De toutes les causes fallacieuses avancées pour expliquer la fréquentation clairsemée du Grand Théâtre Lumière lors du premier jour de la compétition, la pire – et en même temps la plus jouissive – était peut-être la suivante : Tetro a tout pris. La vedette et les spectateurs. À chacune des trois séances du dernier film de Francis Ford Coppola proposées dans la journée pour l’ouverture de la Quinzaine des Réalisateurs, une foule impressionnante s’est agglutinée aux portes du Palais Stéphanie. Certains n’ont pas hésité à attendre plus de quatre heures sous les intempéries : ceux-là savent qu’il fait parfois plus beau à l’intérieur des salles que sous le ciel monolithique de la Croisette.
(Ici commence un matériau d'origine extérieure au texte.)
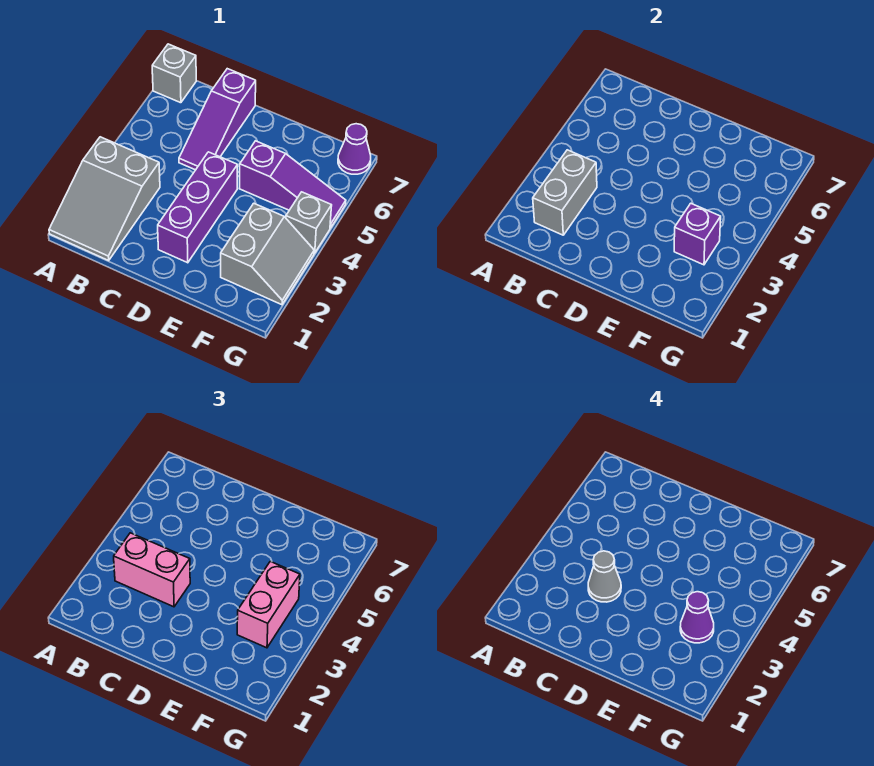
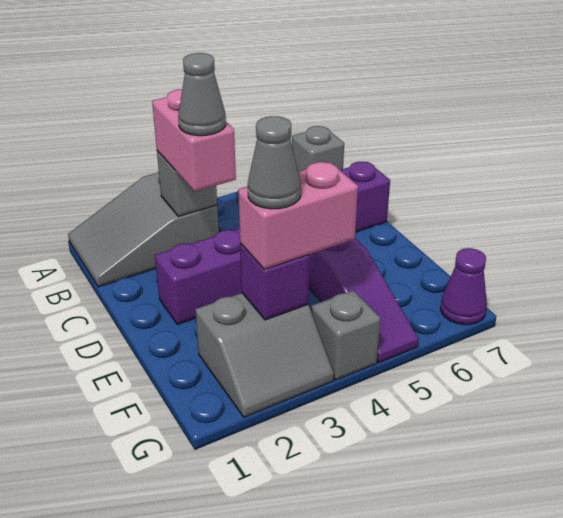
grey 1x2 brick [533,150,597,235] -> grey 1x1 brick [157,151,217,216]
purple 1x1 cone [680,592,714,643] -> grey 1x1 cone [248,116,301,209]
Coppola a franchi le pas. Il a osé faire ce qui aurait pu sauver, par exemple, un John McTiernan (ou tout du moins étoffer sa filmographie) : il a accepté de réduire significativement le budget moyen de ses films. Gageure difficilement imaginable pour tout cinéaste hollywoodien qui se respecte, condamné à la croissance pour asseoir sa trajectoire. Tetro est le premier à bénéficier de ce traitement de défaveur financière. On ne voudrait pas établir de corrélation par trop définitive, mais le cinéaste y puise une nouvelle jeunesse. En noir, blanc et haute-définition, il installe un récit protéiforme basé – on pouvait s’y attendre – sur l’exploration tortueuse d’une mémoire familiale torturée. Un jeune matelot retrouve à Buenos Aires son frère aîné, Angelo (Vincent Gallo). Tous deux ont fui leur famille, dominée par l’image d’un père génial et célèbre, le grand chef d’orchestre Tetrocini. Angelo s’est construit à l’étranger une autre vie, une carapace d’oubli, pour échapper à son passé, à l’inextricable nœud des dommages et culpabilités familiales. Il a abandonné jusqu’à son nom, lui substituant une percutante troncature (Tetro) pour conquérir son individualité et se mesurer, dans l’écriture, au talent de son père. Seulement, il n’écrit plus. Angelo conserve dans de vieilles valises des piles de feuilles gribouillées, un manuscrit codé retraçant tout l’histoire de sa famille, fruit de sa période de détention en asile psychiatrique. Son cadet, à peine toléré dans la maison, dans le quartier, va y fourrer son nez et se mettre en tête de le publier pour qu’éclate au grand jour le génie de son frère.
Difficile de résumer en quelques lignes une architecture scénaristique aussi complexe, trouée de passerelles : flashbacks, rêves et réminiscences toutes subjectives. On pouvait craindre la grosse machine obèse et boiteuse qui s’emmêle les pinceaux à force de complications (cf. Synecdoche, New York). Mais Coppola fluidifie le tout et l’emporte par une mise en scène à l’opposé de ses tendances opératiques bien connues. Tetro est avant tout bâti sur la parole, des échanges, des dialogues où il s’agit d’accoucher au forceps d’un passé récalcitrant et douloureux. Le cinéaste s’applique à son programme de maïeutique par une mise en scène épurée, toute faite de cadres très simples, très frontaux, très beaux, avec de temps à autre une petite percée vers des constructions baroques à la Rusty James. Il signe là presque un film de chambre, de cuisine, d’intérieur. Jusqu’à sa dernière partie où le spectacle reprend ses droits, où son autorité oppressante expulse la vérité hors de la gorge d’Angelo. D’où nous vient alors cette impression que Tetro est empli d’objets, regorge de détails, de lignes et de formes ? Comme si le chemin de l’indépendance financière pris par Coppola n’avait absolument rien entamé de sa générosité, le filme amasse tout un débarras, tout un fatras d’accessoires, pour alimenter le minuscule, l’immense théâtre intérieur du personnage-titre. Et tout s’achève sur scène, celle d’un ballet, en hommage aux Contes d’Hoffmann de Powell & Pressburger. Un beau cadeau, dès le premier jour.